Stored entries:
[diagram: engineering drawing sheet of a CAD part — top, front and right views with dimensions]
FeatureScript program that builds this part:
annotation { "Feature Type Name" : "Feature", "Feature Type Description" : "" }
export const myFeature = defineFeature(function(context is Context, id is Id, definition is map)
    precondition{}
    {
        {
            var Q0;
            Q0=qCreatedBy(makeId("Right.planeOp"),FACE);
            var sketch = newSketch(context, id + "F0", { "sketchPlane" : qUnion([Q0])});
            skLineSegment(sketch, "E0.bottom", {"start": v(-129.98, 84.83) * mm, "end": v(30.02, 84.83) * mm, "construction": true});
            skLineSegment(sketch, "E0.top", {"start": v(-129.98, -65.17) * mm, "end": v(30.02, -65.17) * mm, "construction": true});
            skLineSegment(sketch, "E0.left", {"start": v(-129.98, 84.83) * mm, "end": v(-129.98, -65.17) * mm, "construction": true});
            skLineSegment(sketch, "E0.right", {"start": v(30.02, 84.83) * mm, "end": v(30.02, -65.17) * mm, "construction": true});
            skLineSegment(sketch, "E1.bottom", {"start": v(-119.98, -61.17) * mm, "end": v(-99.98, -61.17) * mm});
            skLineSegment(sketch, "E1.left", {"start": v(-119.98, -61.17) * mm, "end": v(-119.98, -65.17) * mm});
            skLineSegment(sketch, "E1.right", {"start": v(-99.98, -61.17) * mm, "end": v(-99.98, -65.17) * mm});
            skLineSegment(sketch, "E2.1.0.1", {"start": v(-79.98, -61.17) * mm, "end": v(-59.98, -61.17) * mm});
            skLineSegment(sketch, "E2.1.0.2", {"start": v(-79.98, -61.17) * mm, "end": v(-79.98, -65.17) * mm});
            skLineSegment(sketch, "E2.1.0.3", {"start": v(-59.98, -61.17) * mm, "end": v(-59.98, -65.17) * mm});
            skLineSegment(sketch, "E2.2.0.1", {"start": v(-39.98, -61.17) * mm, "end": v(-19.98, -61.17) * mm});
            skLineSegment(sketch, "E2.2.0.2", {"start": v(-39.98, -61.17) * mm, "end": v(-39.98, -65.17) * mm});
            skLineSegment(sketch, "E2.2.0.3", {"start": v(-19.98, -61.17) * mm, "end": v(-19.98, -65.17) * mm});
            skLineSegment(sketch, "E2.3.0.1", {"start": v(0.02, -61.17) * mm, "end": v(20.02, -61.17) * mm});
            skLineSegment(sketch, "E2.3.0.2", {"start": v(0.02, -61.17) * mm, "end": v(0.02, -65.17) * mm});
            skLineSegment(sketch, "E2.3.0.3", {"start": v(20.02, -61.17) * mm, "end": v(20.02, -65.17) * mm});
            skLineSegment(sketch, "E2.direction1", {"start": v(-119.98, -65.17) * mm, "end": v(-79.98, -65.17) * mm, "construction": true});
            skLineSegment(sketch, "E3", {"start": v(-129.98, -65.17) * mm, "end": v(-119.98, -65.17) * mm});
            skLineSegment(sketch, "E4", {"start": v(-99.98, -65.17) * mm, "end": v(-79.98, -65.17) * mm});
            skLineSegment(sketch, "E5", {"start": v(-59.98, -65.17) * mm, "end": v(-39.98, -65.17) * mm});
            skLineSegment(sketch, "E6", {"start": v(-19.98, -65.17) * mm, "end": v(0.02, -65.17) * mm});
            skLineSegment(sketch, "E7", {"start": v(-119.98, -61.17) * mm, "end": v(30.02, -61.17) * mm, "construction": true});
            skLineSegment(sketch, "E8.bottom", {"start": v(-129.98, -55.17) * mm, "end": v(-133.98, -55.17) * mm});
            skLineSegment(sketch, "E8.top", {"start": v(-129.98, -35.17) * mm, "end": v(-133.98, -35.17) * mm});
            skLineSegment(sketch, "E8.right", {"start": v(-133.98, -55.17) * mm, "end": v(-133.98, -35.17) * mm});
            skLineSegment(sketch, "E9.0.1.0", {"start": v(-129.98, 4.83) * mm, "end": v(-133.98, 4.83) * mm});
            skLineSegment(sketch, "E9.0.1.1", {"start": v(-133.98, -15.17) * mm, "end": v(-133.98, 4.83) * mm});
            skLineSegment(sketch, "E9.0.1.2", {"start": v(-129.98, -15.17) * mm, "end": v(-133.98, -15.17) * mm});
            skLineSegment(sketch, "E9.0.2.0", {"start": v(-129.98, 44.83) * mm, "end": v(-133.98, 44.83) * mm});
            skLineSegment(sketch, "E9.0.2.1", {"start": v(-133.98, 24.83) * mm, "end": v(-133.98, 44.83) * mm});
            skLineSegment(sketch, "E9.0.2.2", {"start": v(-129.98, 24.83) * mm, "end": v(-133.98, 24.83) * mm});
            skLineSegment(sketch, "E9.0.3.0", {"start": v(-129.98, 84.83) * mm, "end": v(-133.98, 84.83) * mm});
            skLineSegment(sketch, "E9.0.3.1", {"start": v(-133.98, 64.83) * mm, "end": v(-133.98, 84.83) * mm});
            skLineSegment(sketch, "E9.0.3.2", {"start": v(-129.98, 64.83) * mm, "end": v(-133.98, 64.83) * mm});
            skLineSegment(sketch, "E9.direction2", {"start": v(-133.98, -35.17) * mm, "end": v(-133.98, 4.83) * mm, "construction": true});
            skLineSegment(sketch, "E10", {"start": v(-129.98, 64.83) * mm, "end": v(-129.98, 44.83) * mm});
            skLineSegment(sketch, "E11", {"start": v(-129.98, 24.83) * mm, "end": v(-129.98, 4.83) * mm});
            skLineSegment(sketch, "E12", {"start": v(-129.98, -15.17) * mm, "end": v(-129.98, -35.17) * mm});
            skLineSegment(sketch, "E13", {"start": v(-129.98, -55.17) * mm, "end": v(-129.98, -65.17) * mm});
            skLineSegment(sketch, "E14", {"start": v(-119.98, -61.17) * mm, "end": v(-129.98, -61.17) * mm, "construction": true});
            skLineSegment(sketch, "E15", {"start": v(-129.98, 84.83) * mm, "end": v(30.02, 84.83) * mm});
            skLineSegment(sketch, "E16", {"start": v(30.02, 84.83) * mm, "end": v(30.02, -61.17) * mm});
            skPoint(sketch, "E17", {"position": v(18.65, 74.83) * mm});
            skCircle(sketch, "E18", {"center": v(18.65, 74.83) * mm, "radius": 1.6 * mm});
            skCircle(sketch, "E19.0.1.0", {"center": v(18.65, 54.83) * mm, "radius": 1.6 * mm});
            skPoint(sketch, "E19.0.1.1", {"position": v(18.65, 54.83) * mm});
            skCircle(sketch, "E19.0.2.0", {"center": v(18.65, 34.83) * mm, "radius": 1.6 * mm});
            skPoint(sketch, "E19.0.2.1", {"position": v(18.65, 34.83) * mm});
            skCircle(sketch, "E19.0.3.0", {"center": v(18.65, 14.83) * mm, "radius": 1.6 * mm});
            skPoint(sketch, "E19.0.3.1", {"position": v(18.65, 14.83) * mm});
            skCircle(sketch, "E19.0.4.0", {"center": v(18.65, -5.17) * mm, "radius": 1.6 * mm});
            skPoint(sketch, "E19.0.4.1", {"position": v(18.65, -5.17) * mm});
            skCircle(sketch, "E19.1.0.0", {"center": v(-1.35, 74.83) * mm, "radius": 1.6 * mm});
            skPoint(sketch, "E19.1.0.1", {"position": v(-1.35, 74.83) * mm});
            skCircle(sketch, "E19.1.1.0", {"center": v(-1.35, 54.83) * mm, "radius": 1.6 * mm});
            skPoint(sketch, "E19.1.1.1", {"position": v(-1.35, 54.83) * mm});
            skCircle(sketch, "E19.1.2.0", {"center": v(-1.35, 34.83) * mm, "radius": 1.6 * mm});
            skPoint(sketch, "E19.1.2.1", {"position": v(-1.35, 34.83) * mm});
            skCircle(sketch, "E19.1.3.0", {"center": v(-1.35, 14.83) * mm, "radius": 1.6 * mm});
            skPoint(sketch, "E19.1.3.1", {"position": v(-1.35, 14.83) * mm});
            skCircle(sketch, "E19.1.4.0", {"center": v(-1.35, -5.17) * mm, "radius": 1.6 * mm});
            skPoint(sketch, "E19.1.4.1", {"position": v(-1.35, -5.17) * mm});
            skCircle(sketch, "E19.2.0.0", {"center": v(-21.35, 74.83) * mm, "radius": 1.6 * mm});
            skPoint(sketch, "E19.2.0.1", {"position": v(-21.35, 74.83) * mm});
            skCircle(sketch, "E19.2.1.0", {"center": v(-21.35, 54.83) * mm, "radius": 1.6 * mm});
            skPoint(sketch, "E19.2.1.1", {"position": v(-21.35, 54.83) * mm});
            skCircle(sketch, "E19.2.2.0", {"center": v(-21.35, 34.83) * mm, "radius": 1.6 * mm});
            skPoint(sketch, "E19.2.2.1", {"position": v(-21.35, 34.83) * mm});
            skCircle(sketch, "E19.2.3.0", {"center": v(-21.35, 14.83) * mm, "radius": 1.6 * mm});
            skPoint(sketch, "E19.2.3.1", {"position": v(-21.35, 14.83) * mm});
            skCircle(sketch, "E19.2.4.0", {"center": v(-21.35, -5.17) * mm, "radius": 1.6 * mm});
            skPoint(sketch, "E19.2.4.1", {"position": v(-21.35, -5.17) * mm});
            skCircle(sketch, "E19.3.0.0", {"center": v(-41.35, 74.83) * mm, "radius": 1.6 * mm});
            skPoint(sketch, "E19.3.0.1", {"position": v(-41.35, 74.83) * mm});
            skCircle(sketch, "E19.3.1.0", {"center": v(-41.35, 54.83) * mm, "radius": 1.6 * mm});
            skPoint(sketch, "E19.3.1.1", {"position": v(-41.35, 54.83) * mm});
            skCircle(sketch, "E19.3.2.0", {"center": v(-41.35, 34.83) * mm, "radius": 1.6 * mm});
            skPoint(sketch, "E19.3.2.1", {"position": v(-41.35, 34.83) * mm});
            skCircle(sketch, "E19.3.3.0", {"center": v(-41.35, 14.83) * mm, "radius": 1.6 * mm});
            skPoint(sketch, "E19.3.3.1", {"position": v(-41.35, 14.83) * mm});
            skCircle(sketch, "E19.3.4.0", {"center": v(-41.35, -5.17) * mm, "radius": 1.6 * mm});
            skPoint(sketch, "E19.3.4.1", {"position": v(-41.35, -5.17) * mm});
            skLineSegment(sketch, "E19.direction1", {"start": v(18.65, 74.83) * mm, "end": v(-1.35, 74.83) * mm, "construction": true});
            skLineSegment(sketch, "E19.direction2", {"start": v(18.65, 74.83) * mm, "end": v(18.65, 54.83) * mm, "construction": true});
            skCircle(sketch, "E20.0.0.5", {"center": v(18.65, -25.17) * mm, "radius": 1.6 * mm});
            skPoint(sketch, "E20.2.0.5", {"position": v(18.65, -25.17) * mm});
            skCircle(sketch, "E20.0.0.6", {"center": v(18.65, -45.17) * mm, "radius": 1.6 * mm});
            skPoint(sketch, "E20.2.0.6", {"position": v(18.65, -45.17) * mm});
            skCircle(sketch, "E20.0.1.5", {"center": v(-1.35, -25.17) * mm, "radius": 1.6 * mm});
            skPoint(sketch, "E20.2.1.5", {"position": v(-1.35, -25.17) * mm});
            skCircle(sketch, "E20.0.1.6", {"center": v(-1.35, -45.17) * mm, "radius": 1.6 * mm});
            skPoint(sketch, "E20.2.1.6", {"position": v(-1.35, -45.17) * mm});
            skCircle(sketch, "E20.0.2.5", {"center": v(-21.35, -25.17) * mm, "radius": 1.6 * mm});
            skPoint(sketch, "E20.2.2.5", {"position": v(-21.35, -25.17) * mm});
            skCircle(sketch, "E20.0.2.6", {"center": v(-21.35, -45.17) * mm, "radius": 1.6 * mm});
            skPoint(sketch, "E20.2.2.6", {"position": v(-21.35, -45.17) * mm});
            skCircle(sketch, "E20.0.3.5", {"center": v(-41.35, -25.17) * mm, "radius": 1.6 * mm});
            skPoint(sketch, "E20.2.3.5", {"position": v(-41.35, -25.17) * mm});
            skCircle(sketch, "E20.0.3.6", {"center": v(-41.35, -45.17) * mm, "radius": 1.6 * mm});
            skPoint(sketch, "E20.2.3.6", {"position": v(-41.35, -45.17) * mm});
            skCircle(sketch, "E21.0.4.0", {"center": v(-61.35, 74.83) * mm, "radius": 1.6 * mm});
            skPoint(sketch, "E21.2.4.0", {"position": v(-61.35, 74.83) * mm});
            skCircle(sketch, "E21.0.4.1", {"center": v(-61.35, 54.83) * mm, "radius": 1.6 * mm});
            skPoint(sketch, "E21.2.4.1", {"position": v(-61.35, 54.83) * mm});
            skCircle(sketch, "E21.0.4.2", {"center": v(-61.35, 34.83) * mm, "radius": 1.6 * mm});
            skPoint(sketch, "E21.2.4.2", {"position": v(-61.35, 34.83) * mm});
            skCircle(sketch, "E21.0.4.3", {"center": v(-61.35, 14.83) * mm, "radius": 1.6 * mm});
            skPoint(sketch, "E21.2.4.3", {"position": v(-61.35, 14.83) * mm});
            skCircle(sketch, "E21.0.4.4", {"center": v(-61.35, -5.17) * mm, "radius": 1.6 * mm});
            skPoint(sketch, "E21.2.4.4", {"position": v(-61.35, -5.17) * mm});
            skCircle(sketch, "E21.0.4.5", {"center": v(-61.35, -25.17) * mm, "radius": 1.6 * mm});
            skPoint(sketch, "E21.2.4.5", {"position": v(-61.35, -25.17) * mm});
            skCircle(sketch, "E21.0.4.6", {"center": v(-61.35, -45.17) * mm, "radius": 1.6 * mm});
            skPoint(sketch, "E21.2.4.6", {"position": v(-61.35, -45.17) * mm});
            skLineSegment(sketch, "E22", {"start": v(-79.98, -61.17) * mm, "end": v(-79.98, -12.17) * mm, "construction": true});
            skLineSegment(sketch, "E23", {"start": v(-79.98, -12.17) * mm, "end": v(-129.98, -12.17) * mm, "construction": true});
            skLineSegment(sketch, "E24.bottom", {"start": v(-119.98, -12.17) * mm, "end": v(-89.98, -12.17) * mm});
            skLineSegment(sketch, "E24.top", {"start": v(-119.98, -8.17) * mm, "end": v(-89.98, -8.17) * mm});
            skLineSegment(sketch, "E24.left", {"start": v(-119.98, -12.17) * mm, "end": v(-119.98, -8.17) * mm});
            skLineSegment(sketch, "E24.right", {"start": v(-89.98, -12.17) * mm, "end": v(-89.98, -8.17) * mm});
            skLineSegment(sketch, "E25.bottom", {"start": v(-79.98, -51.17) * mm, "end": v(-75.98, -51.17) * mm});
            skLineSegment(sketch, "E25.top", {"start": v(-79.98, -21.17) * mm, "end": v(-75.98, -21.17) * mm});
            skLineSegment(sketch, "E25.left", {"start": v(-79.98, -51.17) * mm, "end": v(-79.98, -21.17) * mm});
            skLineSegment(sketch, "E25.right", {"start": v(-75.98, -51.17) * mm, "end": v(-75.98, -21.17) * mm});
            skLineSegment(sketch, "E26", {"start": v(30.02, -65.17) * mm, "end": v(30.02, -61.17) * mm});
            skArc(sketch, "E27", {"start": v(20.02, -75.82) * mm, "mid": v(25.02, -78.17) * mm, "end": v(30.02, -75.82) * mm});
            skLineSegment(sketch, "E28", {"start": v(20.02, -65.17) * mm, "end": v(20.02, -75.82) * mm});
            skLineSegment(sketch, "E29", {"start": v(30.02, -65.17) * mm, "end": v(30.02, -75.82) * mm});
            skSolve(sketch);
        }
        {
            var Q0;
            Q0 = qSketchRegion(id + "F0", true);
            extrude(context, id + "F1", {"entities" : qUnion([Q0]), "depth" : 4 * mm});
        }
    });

**PROBLEM REQUIREMENTS**:
Take the lines from the beginning of the items through the line containing "var sketch = newSketch(context, id" and rewrite them as a JSON list of strings, one string per line, leaving out any blank lines.

**WRITTEN SOLUTION**:
[
  "[diagram: engineering drawing sheet of a CAD part — top, front and right views with dimensions]",
  "FeatureScript program that builds this part:",
  "annotation { \"Feature Type Name\" : \"Feature\", \"Feature Type Description\" : \"\" }",
  "export const myFeature = defineFeature(function(context is Context, id is Id, definition is map)",
  "    precondition{}",
  "    {",
  "        {",
  "            var Q0;",
  "            Q0=qCreatedBy(makeId(\"Right.planeOp\"),FACE);",
  "            var sketch = newSketch(context, id + \"F0\", { \"sketchPlane\" : qUnion([Q0])});"
]